** PAGE TEXT follows **
Sweeten Founder and trained architect Jean Brownhill finds that as CEO of her own company, she can forget growing comfortable in her job and breathing that sigh of relief.
Effectively leading her business means understanding that every day will bring on a new challenge. But it is the thrill of accomplishing those new goals, and the positive feedback and success stories from her users that allows her to keep going during tough moments.
"It is a job that really requires you to enjoy a vertical learning curve. And once you accept that, it becomes a lot easier. But, literally, the second you feel like you understand how to do the job and think, "Oh cool, I got it.' It's like boom. New job."
Brownhill says, "If you accept that being a CEO will have a vertical learning curve, and you have to also accept that you're the type of person that likes that and likes the challenge. Then when you make that switch, it's game on."
Her journey to lead her own company began when Brownhill started renovating her house in 2007. She thought that given her 10-plus years' experience as an architect and working in the construction industry, the renovation would just fall into place. This was not the case. Brownhill had hired the wrong general contractor, but her mistake wasn't a complete loss. If the renovation process was difficult for her, she figured it would be way more stressful for someone who didn't have the benefit of her education and expertise.
** End of PAGE TEXT **
** LISTED RECORDS follows **
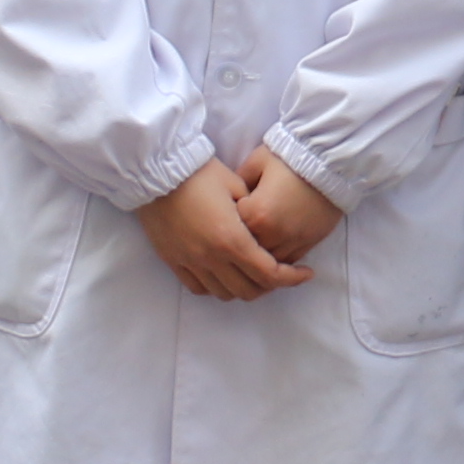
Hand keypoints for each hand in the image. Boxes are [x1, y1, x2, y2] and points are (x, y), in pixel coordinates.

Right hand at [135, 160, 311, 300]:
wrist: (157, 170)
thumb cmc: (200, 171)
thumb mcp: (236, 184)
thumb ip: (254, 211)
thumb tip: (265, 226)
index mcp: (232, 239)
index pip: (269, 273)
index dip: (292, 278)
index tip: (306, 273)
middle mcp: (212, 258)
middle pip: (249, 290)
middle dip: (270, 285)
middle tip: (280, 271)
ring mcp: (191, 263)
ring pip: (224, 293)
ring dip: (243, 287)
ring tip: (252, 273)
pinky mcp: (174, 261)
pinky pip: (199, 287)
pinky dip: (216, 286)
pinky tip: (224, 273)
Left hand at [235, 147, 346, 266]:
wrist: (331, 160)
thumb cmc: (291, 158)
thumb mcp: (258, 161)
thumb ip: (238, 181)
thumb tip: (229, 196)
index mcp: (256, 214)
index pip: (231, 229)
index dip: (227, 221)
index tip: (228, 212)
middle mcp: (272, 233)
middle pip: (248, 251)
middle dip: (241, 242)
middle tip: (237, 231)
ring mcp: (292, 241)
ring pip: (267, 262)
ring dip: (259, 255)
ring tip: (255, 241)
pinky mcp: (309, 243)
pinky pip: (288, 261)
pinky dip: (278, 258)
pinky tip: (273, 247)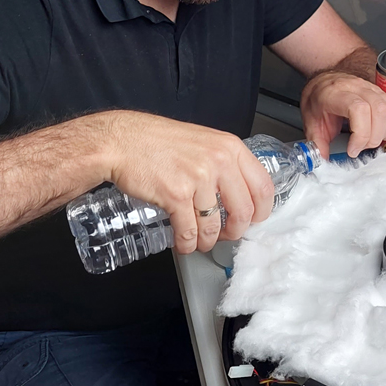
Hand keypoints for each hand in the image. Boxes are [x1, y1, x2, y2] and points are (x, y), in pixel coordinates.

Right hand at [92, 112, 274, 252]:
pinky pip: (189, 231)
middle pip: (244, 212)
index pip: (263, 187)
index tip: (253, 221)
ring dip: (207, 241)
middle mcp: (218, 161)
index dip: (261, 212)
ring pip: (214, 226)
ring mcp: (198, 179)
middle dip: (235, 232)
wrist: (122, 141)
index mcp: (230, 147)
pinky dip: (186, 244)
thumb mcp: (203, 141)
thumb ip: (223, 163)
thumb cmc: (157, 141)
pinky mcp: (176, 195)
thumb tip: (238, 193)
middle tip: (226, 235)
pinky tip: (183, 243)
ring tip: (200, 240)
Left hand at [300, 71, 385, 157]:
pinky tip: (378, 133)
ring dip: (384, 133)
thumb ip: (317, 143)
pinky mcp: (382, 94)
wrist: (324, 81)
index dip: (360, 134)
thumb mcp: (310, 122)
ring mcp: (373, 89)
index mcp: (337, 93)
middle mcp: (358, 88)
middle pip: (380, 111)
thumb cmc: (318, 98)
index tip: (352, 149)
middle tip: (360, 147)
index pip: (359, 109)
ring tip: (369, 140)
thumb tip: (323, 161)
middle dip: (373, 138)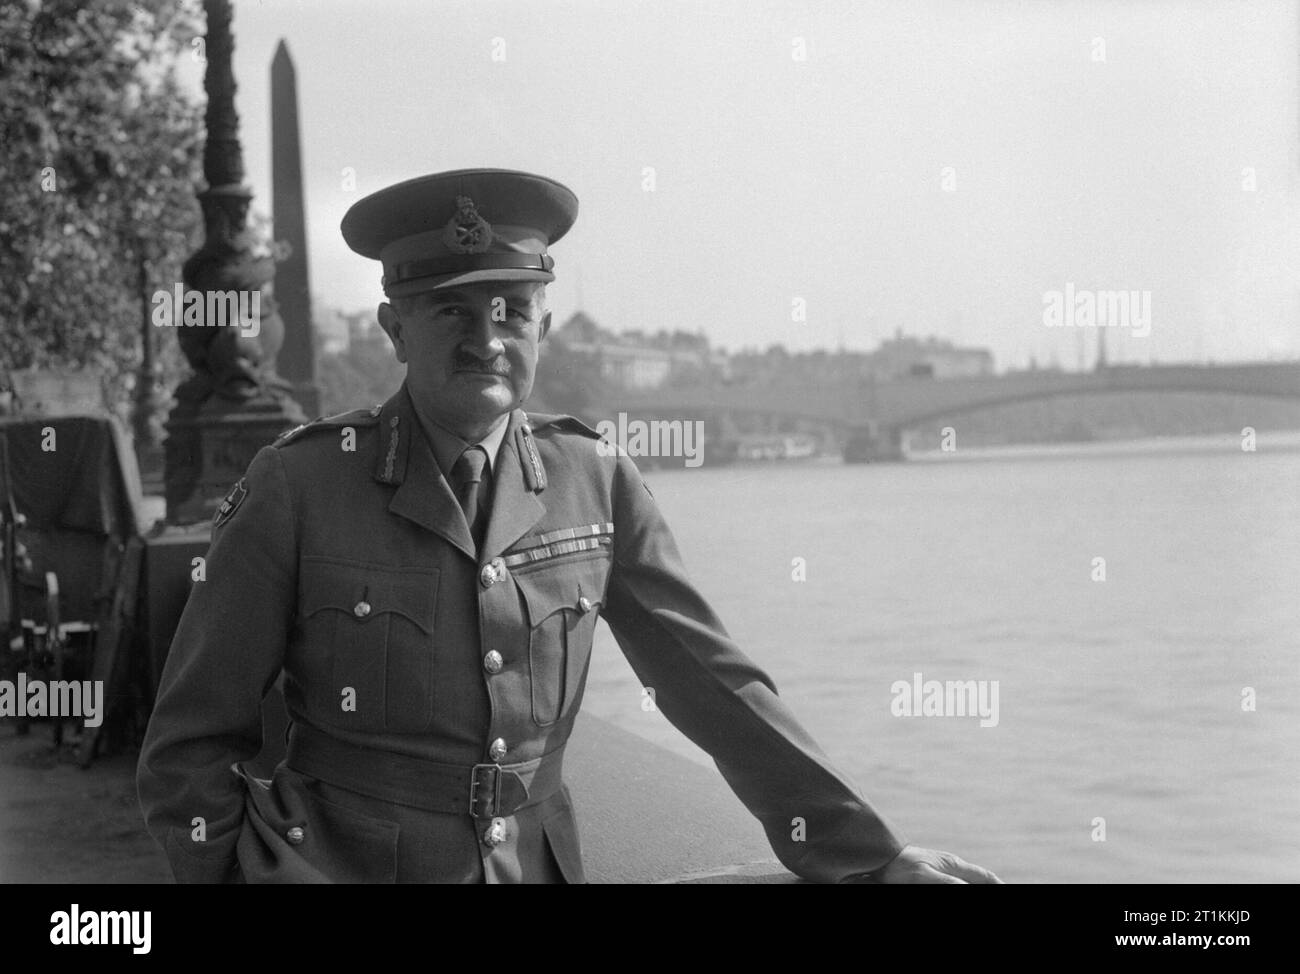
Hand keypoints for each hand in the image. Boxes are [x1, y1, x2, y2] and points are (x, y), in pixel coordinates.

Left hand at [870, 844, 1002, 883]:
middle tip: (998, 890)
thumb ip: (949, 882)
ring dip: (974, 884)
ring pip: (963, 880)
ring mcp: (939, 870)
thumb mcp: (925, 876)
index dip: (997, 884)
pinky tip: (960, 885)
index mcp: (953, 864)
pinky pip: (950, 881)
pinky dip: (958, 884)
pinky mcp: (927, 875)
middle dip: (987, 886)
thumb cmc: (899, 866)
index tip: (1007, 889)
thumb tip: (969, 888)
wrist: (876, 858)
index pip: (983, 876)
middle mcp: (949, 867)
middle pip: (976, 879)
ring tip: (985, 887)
** End of LISTED RECORDS **
According to the Sweeten founder text above, in what year did Brownhill start renovating her house?

2007